Inactivation of Mg chelatase during transition from anaerobic to aerobic growth in Rhodobacter capsulatus

Abstract

The facultative photosynthetic bacterium Rhodobacter capsulatus can adapt from an anaerobic photosynthetic mode of growth to aerobic heterotrophic metabolism. As this adaptation occurs, the cells must rapidly halt bacteriochlorophyll synthesis to prevent phototoxic tetrapyrroles from accumulating, while still allowing heme synthesis to continue. A likely control point is Mg chelatase, the enzyme that diverts protoporphyrin IX from heme biosynthesis toward the bacteriochlorophyll biosynthetic pathway by inserting Mg(2+) to form Mg-protoporphyrin IX. Mg chelatase is composed of three subunits that are encoded by the bchI, bchD, and bchH genes in R. capsulatus. We report that BchH is the rate-limiting component of Mg chelatase activity in cell extracts. BchH binds protoporphyrin IX, and BchH that has been expressed and purified from Escherichia coli is red in color due to the bound protoporphyrin IX. Recombinant BchH is rapidly inactivated by light in the presence of O(2), and the inactivation results in the formation of a covalent adduct between the protein and the bound protoporphyrin IX. When photosynthetically growing R. capsulatus cells are transferred to aerobic conditions, Mg chelatase is rapidly inactivated, and BchH is the component that is most rapidly inactivated in vivo when cells are exposed to aerobic conditions. The light- and O(2)-stimulated inactivation of BchH could account for the rapid inactivation of Mg chelatase in vivo and provide a mechanism for inhibiting the synthesis of bacteriochlorophyll during adaptation of photosynthetically grown cells to aerobic conditions while still allowing heme synthesis to occur for aerobic respiration.

FIG. 1.

In vitro inactivation of HisBchH by light under atmospheric (•) and lowered (○) O₂ concentration. The assays were done in duplicate and were monitored at 5-min intervals. Activities shown are the linear rates after the initial 5- to 10-min lag phase typically found with this reaction. Activities of control samples (containing unilluminated HisBchH) for atmospheric and low-O₂ treatments were 899 and 476 pmol h⁻¹ μg⁻¹ of BchD, respectively. Duplicate samples for all experimental points agreed to within 2%.

FIG. 2.

Absorbance and fluorescence emission spectra of illuminated HisBchH. Purified recombinant His-tagged R. capsulatus BchH protein was illuminated for the times indicated below with light from cool-white fluorescent tubes at an intensity of 240 μmol photons m⁻² s⁻¹. (A) Absorption spectra at 0 min (——), 5 min (- - -), 15 min (- - -), and 30 min ( ·  ·  ·  ·  · ) of illumination. (B) Fluorescence emission spectra at 0 min (——), 0.5 min (- - -), 2 min (- - -), 5 min ( ·  ·  ·  ·  · ), and 10 min (- · - · -) of illumination.

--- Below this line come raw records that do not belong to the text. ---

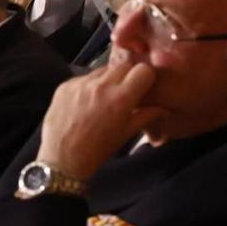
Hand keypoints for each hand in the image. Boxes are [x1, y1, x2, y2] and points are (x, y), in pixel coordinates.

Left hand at [35, 60, 164, 179]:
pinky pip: (84, 78)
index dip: (145, 78)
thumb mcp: (126, 134)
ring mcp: (80, 83)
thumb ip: (147, 115)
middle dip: (128, 77)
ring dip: (108, 80)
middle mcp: (101, 85)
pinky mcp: (65, 85)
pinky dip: (89, 86)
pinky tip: (86, 103)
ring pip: (103, 70)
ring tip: (104, 99)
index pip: (143, 70)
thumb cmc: (97, 150)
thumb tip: (164, 108)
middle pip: (123, 66)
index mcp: (121, 98)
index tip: (142, 88)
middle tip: (124, 93)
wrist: (62, 159)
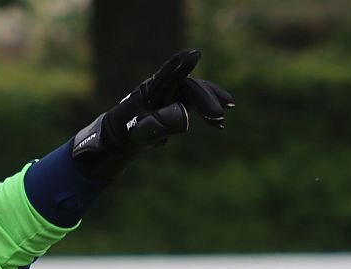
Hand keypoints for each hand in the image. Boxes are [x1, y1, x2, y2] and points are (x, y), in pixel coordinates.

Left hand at [71, 49, 234, 179]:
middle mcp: (164, 85)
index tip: (193, 54)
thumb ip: (161, 123)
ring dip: (211, 101)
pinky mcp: (180, 98)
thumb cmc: (129, 130)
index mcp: (151, 90)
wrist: (124, 132)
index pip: (167, 76)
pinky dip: (208, 111)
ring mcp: (173, 90)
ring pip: (197, 91)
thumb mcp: (141, 132)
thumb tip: (185, 115)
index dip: (180, 66)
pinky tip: (218, 125)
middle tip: (219, 115)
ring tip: (226, 112)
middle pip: (189, 86)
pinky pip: (198, 101)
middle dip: (205, 99)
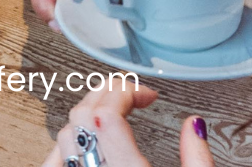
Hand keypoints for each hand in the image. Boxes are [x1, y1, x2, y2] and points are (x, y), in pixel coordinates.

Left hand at [38, 81, 216, 166]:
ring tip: (111, 114)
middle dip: (107, 94)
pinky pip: (54, 160)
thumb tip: (195, 125)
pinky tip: (83, 140)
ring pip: (65, 134)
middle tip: (131, 95)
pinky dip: (66, 143)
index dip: (125, 91)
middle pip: (82, 116)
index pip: (107, 113)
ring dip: (87, 115)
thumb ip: (198, 159)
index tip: (147, 94)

The fluorescence excitation wavelength was 408 nm.

FIG. 3.

Mass spectra of tryptic digests of HisBchH before illumination (A) and after irradiation for 5 min with light from cool-white fluorescent tubes at an intensity of 250 μmol photons m⁻² s⁻¹ (B) and the primary structure of HisBchH (C). Underlined residues in panel C indicate peptides that were identified in the mass spectra, and the residues shown in bold type indicate peptide fragments that are strongly reduced or absent in the spectrum of irradiated HisBchH. These signals are marked with asterisks in panel A.

FIG. 4.

Immunoblots of sodium dodecyl sulfate-polyacrylamide gel electrophoresis-separated proteins extracted from R. capsulatus during adaptation to aerobic conditions in the light or the dark. Immunoblots were probed with anti-HisBchD (A), anti-BchI (B), or anti-His-BchH (C). For all immunoblots, lane are identified as follows: lane 1, anaerobic control; lane 2, 5 min light; lane 3, 5 min dark; lane 4, 15 min light; lane 5, 15 min dark; lane 6, 30 min light; lane 7, 30 min dark. For immunoblot A, the rightmost lane contains 5 ng of purified recombinant HisBchD; for immunoblot B, the rightmost lane contains 5 ng of purified BchI; for immunoblot C, the leftmost lane contains 100 ng of purified recombinant His-BchH. The top immunoreactive band corresponds with BchH, while the lower band may be the CobN subunit of cobaltochelatase, which is similar to, but smaller than, BchH.

FIG. 5.

Structures of protoporphyrin IX and two photoproducts collectively named photoprotoporphyrin.